Fabien Castanier Gallery is proud to present IMAGE NOT AVAILABLE , the first solo exhibition in the USA by French artist RERO.For the past 3 years, RERO has established his work through his innovative approach to street art. First introduced to the street as a teenage graffiti writer,  he eventually felt limited by a spray can and began exploring imagery through the use of typography. His work retains those values of graffiti- which remains at the very core- the confrontation, the aesthetics of destruction and the idea of appropriation. The forms of his letters, always in Verdana font, become the image. With his distinct visual style, RERO often inhabits disused and dilapidated spaces to explore the concept of “negation of the image”, presenting minimalist statements that combat our modern overdose on images and messages.
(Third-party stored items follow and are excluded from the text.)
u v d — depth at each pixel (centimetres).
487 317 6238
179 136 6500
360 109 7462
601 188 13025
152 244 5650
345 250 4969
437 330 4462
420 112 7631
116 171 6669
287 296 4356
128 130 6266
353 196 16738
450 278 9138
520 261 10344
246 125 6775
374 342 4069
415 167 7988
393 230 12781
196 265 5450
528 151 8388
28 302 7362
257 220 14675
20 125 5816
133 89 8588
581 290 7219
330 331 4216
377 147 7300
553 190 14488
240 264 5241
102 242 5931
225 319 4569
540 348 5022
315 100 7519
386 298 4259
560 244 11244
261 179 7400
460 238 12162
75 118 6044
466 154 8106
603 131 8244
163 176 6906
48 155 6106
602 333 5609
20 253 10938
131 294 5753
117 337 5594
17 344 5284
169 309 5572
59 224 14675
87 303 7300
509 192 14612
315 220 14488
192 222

RERO challenges our understanding of intellectual property, images and computer terminology, through the use of words and phrases with a stark black line crossing them out. Using expressions such as “Trade My Mark”,  “Error 404” and “This Image is Free Copyright”, the artist seeks to provoke questions from the viewer to establish their own positions as to their meaning. The use of the strike-through furthers his exploration of negation, as it suggests a notion of denial or censorship.

RERO’s site-specific works enter the gallery space through a variety of media. His works on canvas emulate the abandoned walls where he often intervenes, where there is no distinctive brushstroke or human trace, instead marked by time and by texture. Similarly, he encases vintage leather bound books in resin, his way of making them “fossils” of the 21st century. For IMAGE NOT AVAILABLE , RERO will be exhibiting works on canvas, sculptures, works on paper and resin books alongside several installations.

RERO was born in 1983 and studied graphic design at London College of Communication. He has shown his work in numerous exhibitions and art fairs across Europe. He lives and works in Paris.

FABIEN CASTANIER GALLERY:
12196 VENTURA BLVD. STUDIO CITY, CA 91604
P. 818.748.6014  | CONTACT@CASTANIERGALLERY.COM| WWW.CASTANIERGALLERY.COM
GALLERY HOURS TUESDAY–SATURDAY 11–7PM, SUNDAY-MONDAY 11–5PM.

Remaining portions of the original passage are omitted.